In the first part of the essay I overview the three value domains related to historical pasture management in the Saxon cultural region of Transylvania, based on published old literature. While instrumental values dominate, I found several examples of relational values and very little written evidences about intrinsic values. The instrumental and relational values were strongly related to each other, for example, pasture clearing from shrubs for maintaining open pasture surfaces were often associated with cultural gatherings when the whole community was engaged.

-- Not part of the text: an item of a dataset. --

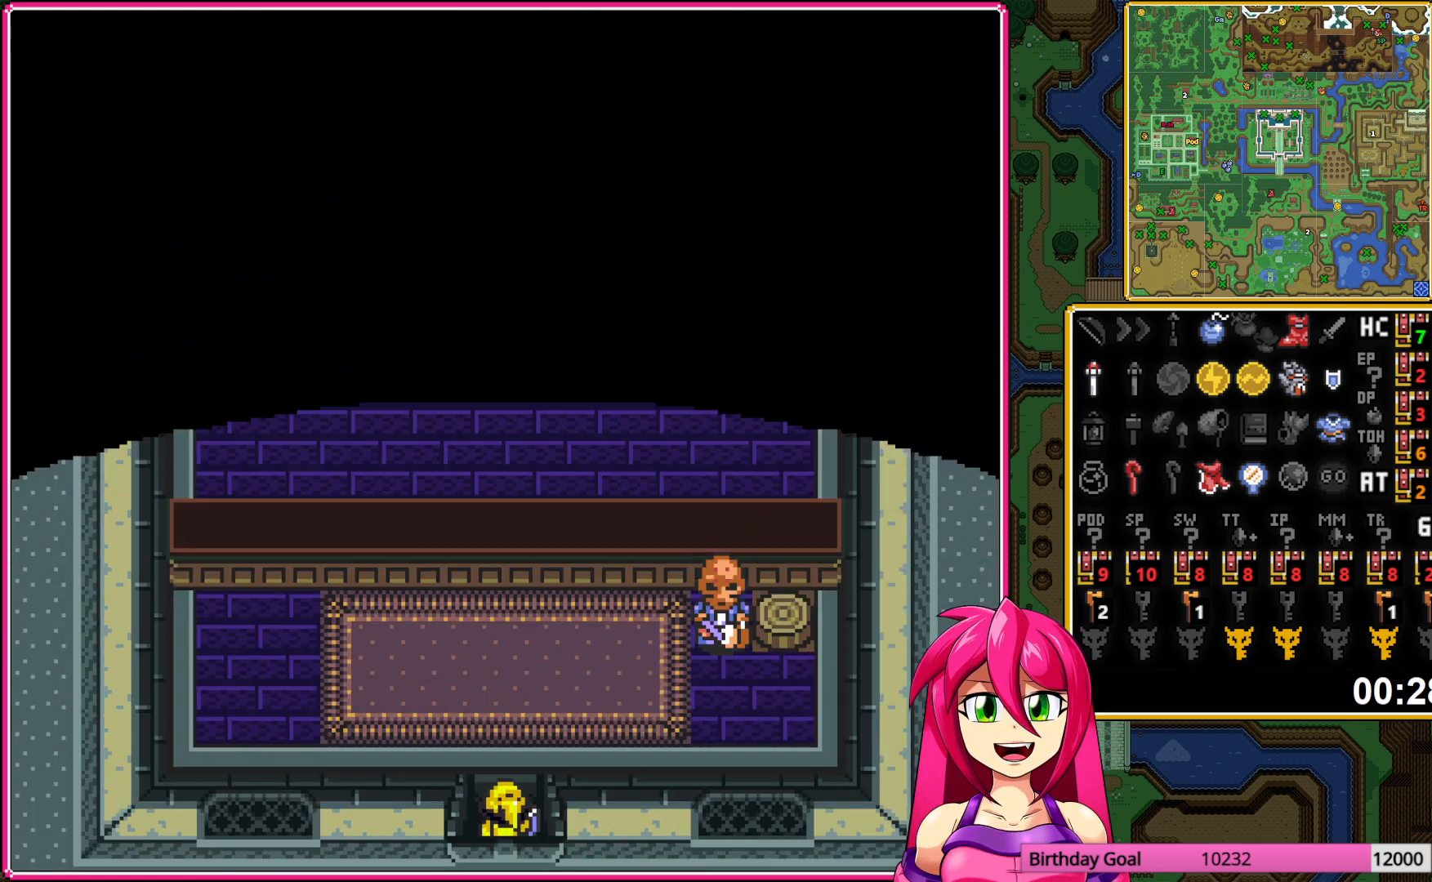
{"buttons": ["DPAD_UP", "DPAD_RIGHT"], "events": [[17, "DPAD_RIGHT", "down"]]}
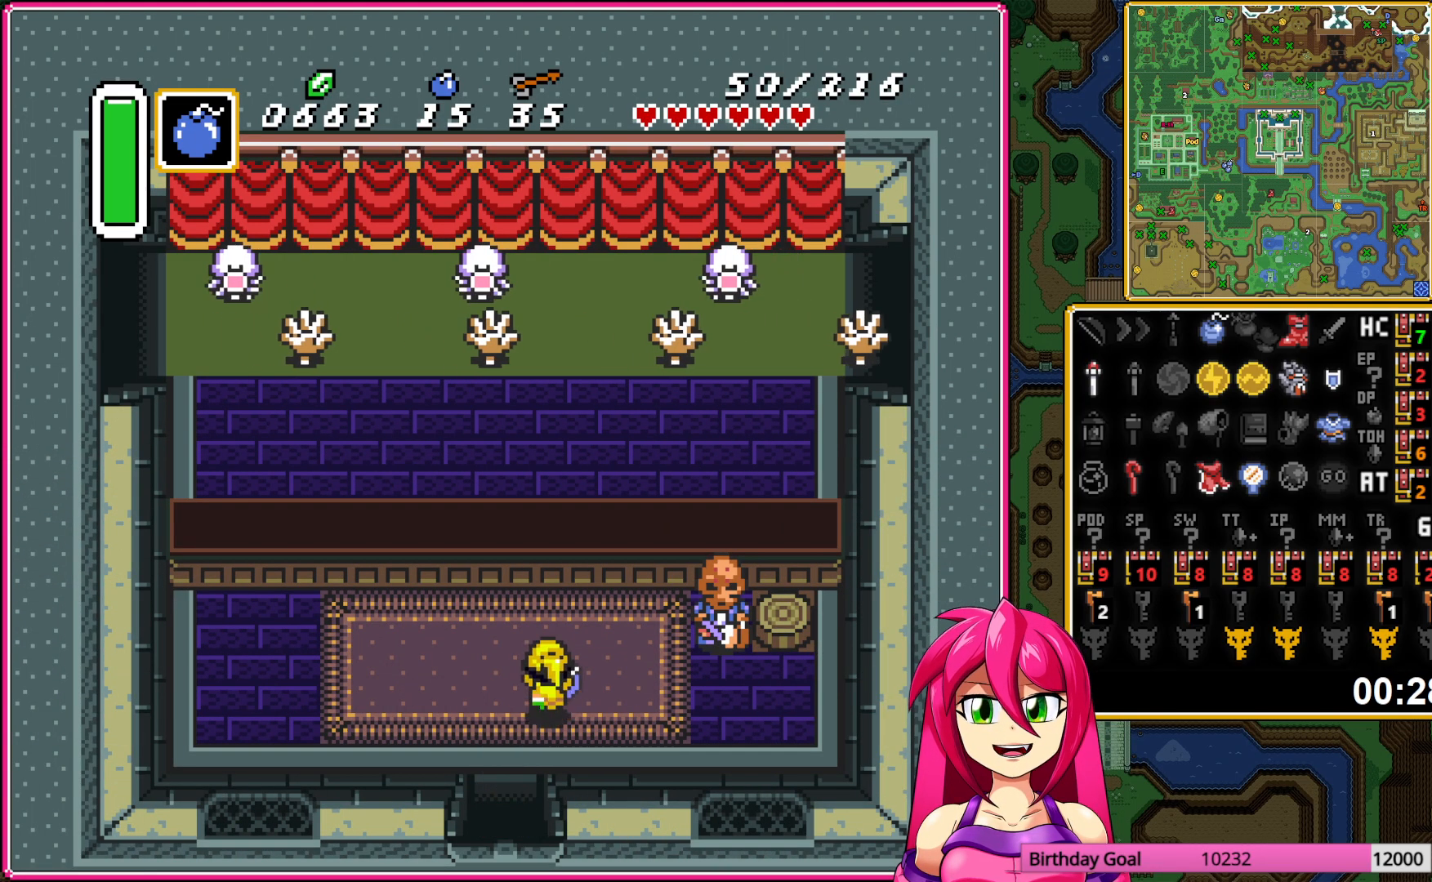
{"buttons": ["A"], "events": [[217, "DPAD_UP", "up"], [283, "A", "down"], [350, "A", "up"], [350, "DPAD_RIGHT", "up"], [450, "A", "down"]]}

The second part of the essay is built on my recent understanding on human-wood-pasture relationship in the studied region, based on interviews and management projects were I was involved during the past decade. I have learned that there is a mismatch between the values reported by people and their absolute impact on the wood-pasture ecosystem via management. For example, in one hand managers of the wood-pasture can report tradition, healthy lifestyle, freedom and ancient human-nature connections as important reasons for managing wood-pasture, but on the other hand the same manager can remove unproductive elements from the pasture such as large old trees, despite the recognized value of these trees for iconic species such as white stork. Other examples includes the lack of tree regeneration on wood-pastures and overgrazing by sheep, despite the fact that the managers report strong and positive and responsible links between them and the managed wood-pasture.
My conclusion is that relational values are very important bridges between people and nature. I would suggest that researchers should go beyond the people`s declarations and descriptions (reflecting and pointing towards their care about the ecosystems they manage) and assess the condition of the ecosystem as well, in order to understand the power of the values in sustaining ecologically and economically resilient ecosystems.